▶ Instructions to follow
List the lines of this listing that hold the word "banyak".

▶ Data under study
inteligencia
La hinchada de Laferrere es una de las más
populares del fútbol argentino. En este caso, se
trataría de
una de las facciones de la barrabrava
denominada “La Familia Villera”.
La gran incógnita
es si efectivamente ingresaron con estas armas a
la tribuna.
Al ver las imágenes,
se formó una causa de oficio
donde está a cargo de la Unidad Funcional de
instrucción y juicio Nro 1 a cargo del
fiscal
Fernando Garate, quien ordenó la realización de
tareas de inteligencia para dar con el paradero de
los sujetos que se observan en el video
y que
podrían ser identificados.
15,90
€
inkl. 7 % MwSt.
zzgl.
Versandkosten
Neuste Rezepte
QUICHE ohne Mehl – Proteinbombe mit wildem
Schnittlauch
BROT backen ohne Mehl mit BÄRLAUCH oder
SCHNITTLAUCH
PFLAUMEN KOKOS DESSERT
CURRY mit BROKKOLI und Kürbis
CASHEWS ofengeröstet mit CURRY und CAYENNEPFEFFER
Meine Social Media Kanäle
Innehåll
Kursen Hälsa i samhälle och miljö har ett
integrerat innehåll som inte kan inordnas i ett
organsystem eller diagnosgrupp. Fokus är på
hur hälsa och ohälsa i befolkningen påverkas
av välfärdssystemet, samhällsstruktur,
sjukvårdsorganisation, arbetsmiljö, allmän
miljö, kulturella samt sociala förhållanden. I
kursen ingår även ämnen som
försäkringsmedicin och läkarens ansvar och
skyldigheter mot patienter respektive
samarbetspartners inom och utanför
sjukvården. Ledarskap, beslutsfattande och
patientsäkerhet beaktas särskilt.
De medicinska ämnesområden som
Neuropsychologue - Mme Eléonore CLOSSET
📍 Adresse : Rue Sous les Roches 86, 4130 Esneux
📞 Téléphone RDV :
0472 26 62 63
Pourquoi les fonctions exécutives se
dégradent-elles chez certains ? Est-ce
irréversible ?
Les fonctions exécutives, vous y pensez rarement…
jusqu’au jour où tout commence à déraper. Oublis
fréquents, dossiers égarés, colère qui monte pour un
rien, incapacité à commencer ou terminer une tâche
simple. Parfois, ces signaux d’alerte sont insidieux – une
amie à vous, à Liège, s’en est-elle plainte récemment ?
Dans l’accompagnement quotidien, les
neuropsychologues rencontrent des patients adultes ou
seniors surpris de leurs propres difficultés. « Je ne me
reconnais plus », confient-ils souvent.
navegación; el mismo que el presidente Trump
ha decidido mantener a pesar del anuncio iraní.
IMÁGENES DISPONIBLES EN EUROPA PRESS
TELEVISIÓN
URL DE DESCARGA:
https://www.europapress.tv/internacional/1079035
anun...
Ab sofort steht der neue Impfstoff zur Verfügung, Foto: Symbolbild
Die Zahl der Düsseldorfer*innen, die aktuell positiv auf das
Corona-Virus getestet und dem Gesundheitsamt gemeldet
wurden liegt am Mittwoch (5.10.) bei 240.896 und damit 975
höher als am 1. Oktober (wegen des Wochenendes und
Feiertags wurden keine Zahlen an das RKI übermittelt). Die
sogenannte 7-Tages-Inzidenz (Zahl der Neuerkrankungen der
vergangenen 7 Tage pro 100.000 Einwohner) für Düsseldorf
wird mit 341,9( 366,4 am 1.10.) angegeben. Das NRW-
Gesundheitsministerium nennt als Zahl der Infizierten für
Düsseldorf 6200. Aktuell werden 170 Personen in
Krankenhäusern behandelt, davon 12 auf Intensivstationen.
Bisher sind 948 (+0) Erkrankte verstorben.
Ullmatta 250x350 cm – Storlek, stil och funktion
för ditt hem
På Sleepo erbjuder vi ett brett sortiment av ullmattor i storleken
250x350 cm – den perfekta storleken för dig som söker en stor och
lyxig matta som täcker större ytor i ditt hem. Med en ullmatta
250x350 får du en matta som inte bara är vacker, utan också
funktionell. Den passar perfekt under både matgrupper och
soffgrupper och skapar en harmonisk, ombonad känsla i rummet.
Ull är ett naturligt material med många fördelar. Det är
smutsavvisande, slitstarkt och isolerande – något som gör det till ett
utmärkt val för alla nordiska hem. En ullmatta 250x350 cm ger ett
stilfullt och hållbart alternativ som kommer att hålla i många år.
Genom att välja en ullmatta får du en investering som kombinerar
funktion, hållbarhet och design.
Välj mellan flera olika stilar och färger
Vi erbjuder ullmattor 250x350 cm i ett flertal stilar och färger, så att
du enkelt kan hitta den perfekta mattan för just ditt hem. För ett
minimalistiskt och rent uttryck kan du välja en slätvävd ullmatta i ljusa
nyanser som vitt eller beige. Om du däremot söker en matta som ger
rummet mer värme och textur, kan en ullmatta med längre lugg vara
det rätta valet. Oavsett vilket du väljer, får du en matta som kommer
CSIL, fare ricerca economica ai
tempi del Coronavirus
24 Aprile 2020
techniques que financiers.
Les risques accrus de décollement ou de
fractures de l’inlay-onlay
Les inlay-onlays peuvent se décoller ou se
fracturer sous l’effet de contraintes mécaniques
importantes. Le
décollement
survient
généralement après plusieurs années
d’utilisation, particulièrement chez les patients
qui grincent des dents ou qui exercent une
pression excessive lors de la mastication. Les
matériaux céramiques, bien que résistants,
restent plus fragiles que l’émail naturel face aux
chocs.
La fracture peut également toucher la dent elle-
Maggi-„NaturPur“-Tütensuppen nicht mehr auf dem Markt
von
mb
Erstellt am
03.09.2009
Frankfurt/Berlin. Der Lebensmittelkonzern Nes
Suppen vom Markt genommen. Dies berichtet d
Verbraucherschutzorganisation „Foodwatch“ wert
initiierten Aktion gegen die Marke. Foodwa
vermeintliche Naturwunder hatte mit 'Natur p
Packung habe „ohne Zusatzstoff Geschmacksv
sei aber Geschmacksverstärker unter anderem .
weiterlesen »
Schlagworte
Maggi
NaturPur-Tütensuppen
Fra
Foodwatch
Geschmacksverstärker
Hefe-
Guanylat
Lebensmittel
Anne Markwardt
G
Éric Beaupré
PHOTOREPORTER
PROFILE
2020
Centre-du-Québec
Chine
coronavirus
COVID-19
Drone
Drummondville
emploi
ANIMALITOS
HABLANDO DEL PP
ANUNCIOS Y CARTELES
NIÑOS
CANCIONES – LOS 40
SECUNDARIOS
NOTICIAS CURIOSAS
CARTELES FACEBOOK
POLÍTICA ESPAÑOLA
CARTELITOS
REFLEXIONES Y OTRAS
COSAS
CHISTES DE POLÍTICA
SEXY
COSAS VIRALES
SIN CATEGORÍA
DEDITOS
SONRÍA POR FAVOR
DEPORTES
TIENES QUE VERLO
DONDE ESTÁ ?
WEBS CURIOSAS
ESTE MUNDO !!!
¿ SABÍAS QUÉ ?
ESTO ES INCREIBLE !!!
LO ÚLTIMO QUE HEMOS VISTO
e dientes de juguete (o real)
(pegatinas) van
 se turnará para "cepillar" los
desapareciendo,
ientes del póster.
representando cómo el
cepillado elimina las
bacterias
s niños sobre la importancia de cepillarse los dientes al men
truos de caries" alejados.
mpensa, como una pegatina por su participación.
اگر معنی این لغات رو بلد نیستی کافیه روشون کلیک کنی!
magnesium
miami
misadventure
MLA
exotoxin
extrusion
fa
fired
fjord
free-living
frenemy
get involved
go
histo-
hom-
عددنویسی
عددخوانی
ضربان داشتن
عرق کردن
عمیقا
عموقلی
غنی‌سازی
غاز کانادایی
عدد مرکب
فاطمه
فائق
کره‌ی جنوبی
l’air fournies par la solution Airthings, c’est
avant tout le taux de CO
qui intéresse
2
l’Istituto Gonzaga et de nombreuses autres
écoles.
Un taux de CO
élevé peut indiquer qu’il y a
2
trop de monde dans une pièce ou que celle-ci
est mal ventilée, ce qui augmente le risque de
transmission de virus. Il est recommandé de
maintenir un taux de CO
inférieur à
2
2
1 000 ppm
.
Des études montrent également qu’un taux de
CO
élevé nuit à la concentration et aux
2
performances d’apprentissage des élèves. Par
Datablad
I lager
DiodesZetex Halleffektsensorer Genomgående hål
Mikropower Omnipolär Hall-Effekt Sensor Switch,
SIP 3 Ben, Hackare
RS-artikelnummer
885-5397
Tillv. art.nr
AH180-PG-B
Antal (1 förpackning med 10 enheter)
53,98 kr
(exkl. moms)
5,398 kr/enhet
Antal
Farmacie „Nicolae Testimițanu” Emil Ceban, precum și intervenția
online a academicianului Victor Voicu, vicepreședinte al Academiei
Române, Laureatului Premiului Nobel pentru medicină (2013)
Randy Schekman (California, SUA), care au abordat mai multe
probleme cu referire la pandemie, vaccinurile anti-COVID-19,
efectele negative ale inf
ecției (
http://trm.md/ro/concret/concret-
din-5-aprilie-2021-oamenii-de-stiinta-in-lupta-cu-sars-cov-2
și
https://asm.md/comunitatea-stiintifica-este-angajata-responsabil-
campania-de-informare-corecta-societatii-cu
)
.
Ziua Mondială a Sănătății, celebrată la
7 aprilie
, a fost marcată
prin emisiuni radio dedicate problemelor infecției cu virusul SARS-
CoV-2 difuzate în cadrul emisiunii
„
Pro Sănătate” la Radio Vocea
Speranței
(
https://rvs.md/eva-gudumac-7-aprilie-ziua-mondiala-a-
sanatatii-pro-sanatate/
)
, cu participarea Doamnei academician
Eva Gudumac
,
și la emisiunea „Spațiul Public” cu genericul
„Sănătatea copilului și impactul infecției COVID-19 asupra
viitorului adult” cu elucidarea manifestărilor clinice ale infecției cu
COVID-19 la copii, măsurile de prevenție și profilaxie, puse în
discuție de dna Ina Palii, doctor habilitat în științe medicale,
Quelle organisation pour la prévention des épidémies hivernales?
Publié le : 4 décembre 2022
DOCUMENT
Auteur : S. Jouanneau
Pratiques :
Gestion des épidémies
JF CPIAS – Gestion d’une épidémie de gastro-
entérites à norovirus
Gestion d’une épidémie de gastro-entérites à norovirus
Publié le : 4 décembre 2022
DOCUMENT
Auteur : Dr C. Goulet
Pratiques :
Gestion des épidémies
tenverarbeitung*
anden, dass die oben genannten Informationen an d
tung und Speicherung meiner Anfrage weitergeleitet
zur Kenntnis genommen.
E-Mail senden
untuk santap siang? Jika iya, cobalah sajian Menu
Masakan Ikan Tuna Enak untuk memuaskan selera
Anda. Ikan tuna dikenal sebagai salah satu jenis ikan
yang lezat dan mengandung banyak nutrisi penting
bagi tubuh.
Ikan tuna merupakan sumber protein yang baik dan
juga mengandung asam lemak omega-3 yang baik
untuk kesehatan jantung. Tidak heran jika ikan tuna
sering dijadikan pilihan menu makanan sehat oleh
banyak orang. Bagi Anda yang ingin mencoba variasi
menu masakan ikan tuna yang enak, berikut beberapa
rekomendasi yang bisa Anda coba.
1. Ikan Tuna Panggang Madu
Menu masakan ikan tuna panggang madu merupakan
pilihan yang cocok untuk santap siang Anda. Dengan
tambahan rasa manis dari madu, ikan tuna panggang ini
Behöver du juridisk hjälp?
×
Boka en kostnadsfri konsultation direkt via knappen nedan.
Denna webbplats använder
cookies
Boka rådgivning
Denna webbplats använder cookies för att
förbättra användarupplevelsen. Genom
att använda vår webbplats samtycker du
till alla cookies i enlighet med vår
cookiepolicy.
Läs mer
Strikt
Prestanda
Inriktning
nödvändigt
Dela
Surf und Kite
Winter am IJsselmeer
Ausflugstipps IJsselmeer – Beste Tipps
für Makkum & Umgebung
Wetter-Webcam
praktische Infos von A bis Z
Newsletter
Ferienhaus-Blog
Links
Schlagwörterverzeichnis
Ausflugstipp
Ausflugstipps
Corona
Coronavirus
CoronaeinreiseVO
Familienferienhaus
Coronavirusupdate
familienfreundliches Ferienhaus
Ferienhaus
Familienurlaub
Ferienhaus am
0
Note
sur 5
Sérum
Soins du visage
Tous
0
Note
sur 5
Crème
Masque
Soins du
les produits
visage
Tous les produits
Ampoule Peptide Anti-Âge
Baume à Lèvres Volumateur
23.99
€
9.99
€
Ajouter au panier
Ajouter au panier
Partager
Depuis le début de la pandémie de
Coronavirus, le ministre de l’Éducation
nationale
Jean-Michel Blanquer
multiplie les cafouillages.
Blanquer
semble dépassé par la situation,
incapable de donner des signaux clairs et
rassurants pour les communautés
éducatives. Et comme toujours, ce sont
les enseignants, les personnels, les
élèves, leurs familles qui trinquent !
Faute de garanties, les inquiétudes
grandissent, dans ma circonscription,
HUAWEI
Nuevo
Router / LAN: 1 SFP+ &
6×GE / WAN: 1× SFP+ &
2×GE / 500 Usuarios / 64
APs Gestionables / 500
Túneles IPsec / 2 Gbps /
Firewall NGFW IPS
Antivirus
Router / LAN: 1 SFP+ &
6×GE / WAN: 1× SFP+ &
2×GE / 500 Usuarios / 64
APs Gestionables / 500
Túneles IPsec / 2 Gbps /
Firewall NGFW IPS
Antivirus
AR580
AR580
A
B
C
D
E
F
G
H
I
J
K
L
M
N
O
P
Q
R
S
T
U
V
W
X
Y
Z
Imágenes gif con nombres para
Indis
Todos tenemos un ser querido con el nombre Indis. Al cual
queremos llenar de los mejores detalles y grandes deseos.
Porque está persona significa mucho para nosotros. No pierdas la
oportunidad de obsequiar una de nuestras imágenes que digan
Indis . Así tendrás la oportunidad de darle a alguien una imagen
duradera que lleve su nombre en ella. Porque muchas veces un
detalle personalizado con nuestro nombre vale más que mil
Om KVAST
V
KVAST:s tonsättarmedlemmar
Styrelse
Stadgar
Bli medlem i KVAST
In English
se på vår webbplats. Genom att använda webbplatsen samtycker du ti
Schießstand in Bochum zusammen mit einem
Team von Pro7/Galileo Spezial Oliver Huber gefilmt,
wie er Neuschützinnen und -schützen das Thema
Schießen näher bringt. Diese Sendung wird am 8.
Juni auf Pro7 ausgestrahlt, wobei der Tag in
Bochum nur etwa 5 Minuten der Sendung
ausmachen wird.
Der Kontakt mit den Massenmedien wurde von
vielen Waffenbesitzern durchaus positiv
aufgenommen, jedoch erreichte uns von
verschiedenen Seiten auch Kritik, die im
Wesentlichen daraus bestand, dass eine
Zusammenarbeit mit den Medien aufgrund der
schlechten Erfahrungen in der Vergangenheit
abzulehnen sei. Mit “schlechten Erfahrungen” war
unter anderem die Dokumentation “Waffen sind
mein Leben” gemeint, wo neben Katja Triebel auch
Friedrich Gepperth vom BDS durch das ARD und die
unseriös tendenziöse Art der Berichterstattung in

▶ Answer for this exercise
yang lezat dan mengandung banyak nutrisi penting
banyak orang. Bagi Anda yang ingin mencoba variasi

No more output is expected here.